Just over eight years ago I was a PhD student, an ordinand (priest-in-training), and five months pregnant. The pregnancy was on course; it looked like this baby was really going to be born. So I needed the relevant information on maternity leave for Ordinands, what would happen to my funding, housing allowances etc., ... you know the kind of thing.

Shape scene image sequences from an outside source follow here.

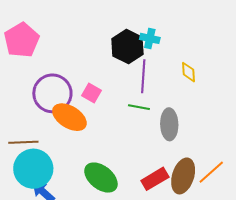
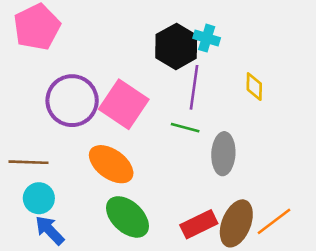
pink square: (91, 93) -> (124, 104), size x1.8
orange ellipse: (69, 117) -> (111, 164), moved
cyan circle: (33, 169) -> (39, 198), size x0.6

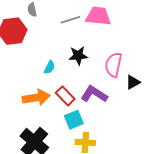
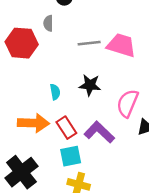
cyan semicircle: (50, 67) -> (55, 92), turned -48

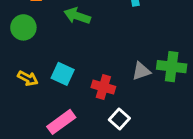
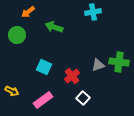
yellow arrow: (28, 78) -> (12, 91), moved
red cross: (103, 87) -> (72, 76), turned 35

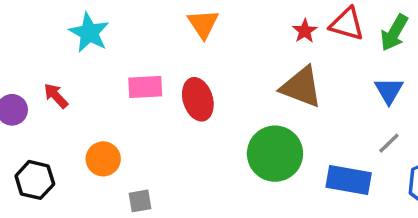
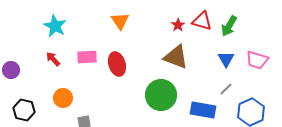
red arrow: (56, 96) -> (53, 59), moved

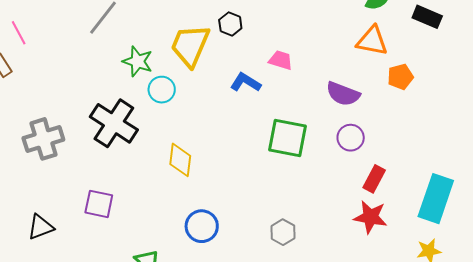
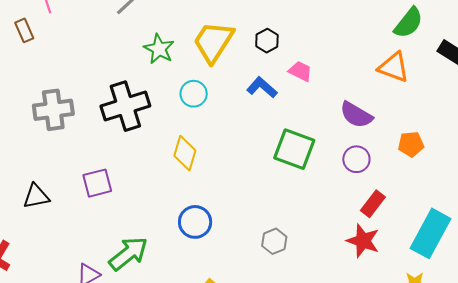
black hexagon: (230, 24) -> (267, 41), moved
orange pentagon: (400, 77) -> (411, 144), moved
cyan circle: (162, 90) -> (194, 94), moved
black cross: (114, 123) -> (125, 106), turned 30
purple square: (99, 204) -> (97, 183), turned -36

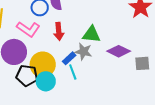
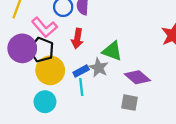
gray square: (142, 63) -> (129, 103), moved
black pentagon: (27, 76) -> (41, 50), moved
cyan circle: (46, 81) -> (45, 102), moved

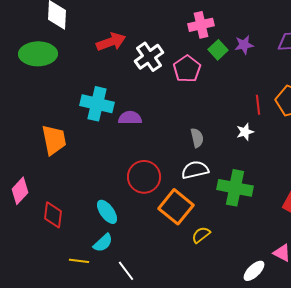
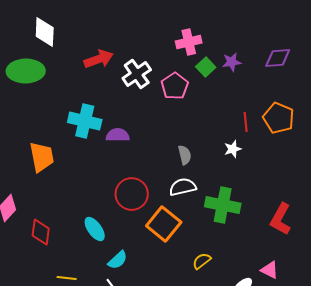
yellow semicircle: (201, 235) -> (202, 261), moved
cyan semicircle: (103, 243) -> (118, 260), moved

I went up to see my tutor at Theological College - a kind and humorous woman, who could be formidable when necessary. I discovered that to date, there was no policy on maternity leave or funding breaks for pregnant Ordinands. I don't think I was the first woman to have a baby mid-training, but there had been so few thus far that there wasn't any established pattern. I sat in my tutor's study while she phoned the relevant grant-awarding bodies, Diocesan and National offices, trying to get some kind of game plan together. After some long, frustrating phone calls, I heard the mumbling of a man's voice at the other end of the phone, and then my Tutor's terse reply: 'It may well be that you don't have any policies. But what you don't seem to understand is that the birth of this baby can not be postponed. This baby will be born in four months' time whether you have policies or not.'
I like the fact that the coming of God into our world was realised in something as inconvenient, unpredictable and untidy as the birth of a baby. A baby will be born when it's ready. It makes no difference whether we are ready for it (who is ever 'ready' for a baby?). But regardless of policies, theologies and leadership structures, and irrespective of postmodern theories and conventions and housegroups, God will come and be born in our world.

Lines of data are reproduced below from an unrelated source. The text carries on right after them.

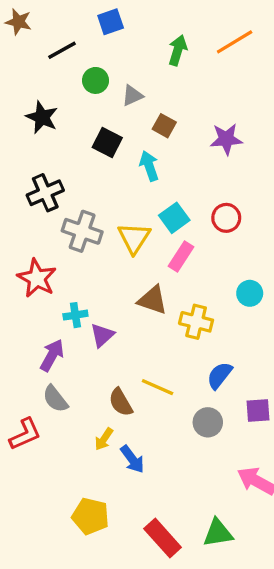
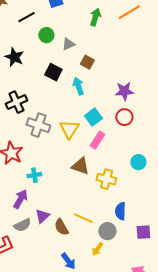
purple star: (226, 139) -> (124, 91), moved
purple triangle: (102, 335) -> (42, 216), moved
blue semicircle: (220, 375) -> (120, 211), turned -36
gray semicircle: (55, 399) -> (22, 225), turned -78
gray circle: (208, 422) -> (107, 231), moved
yellow arrow: (104, 439) -> (97, 249), moved

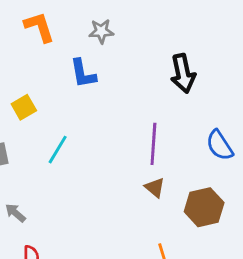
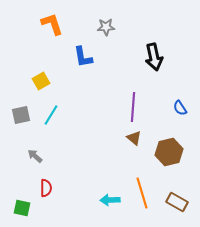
gray star: (101, 31) -> (106, 27), moved
blue semicircle: (220, 145) -> (180, 108), size x0.7
cyan line: (58, 150) -> (51, 115), moved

Birth is a great leveller. It is always messy and inconvenient, painful and undignified. It is usually joyful, often frightening, sometimes tragic. It happens to those who are ready and those who are not. Babies break up the order of our lives, and defy the plans of even the most organised of mothers-to-be. Birth isn't fair or controllable: it sometimes comes quickly and easily to people who are unprepared, and with agonised diffuculty to those who have a meticulous birth plan.
So it is with God. He will be born in our world whether we're ready or not, deserving or not, prepared or not. The incarnation of God will defy our plans, upset the organised, and come with ease and rapturous joy to undeserving sinners and the poor in spirit.